#### 263-0007-00: Advanced Systems Lab

Assignment 4: 120 points Due Date: April 14th, 17:00 https://acl.inf.ethz.ch/teaching/fastcode/2022/ Questions: fastcode@lists.inf.ethz.ch

### Academic integrity:

All homeworks in this course are single-student homeworks. The work must be all your own. Do not copy any parts of any of the homeworks from anyone including the web. Do not look at other students' code, papers, or exams. Do not make any parts of your homework available to anyone, and make sure no one can read your files. The university policies on academic integrity will be applied rigorously.

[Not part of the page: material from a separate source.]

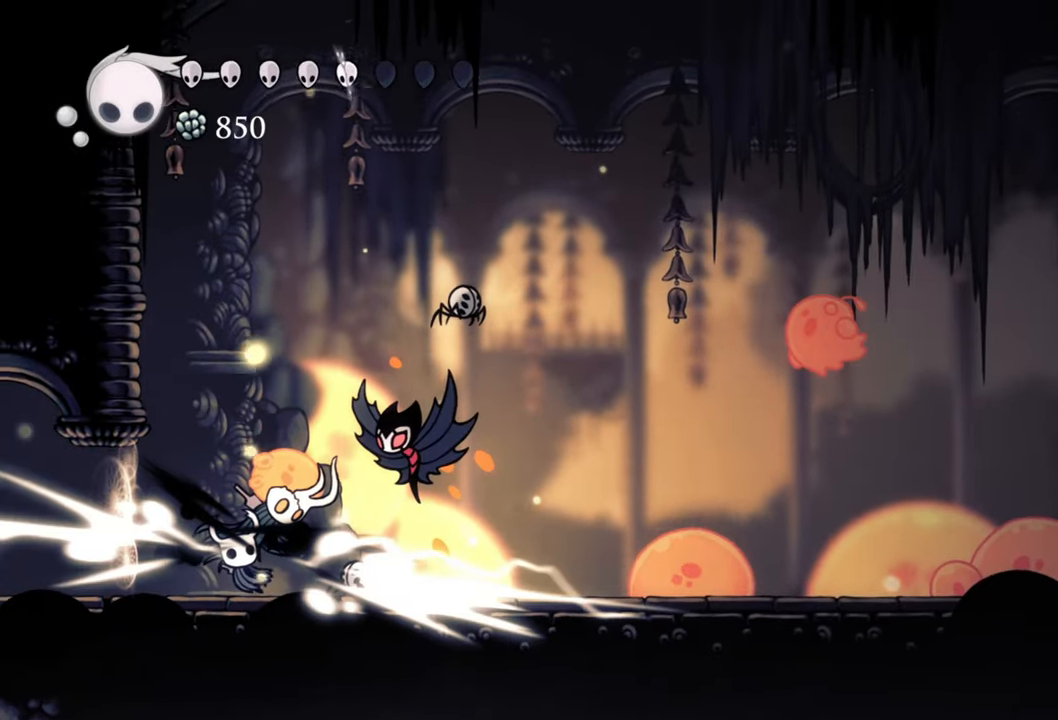
{"buttons": ["DPAD_RIGHT"], "events": [[120, "DPAD_LEFT", "up"], [400, "DPAD_RIGHT", "down"]]}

#### Submission instructions (read carefully):

- (Submission)
  - Homework is submitted through the Moodle system https://moodle-app2.let.ethz.ch/course/view.php?id=17306.
- (Late policy)

You have 3 late days, but can use at most 2 on one homework, meaning submit latest 48 hours after the due time. For example, submitting 1 hour late costs 1 late day. Note that each homework will be available for submission on the system 2 days after the deadline. However, if the accumulated time of the previous homework submissions exceeds 3 days, the homework will not count.

• (Formats)

If you use programs (such as MS-Word or Latex) to create your assignment, convert it to PDF and name it homework.pdf. When submitting more than one file, make sure you create a zip archive that contains all related files, and does not exceed 10 MB. Handwritten parts can be scanned and included.

• (Plots)

For plots/benchmarks, provide (concise) necessary information for the experimental setup (e.g., compiler and flags) and always briefly discuss the plot and draw conclusions. Follow (at least to a reasonable extent) the small guide to making plots from the lecture.

• (Neatness)

5 points in a homework are given for neatness.

# Exercises

1. Associativity (15 pts)

We consider a 2-way set associative cache given by (S, E, B) = (8, 2, 64), where S is the number of sets and B the block size in bytes. To reduce the number of cache misses we design a second cache given by (S', E', B') = (1, 16, 64). In words, this cache has the same size and block size but it is fully associative instead of 2-way set associative. We assume LRU replacement.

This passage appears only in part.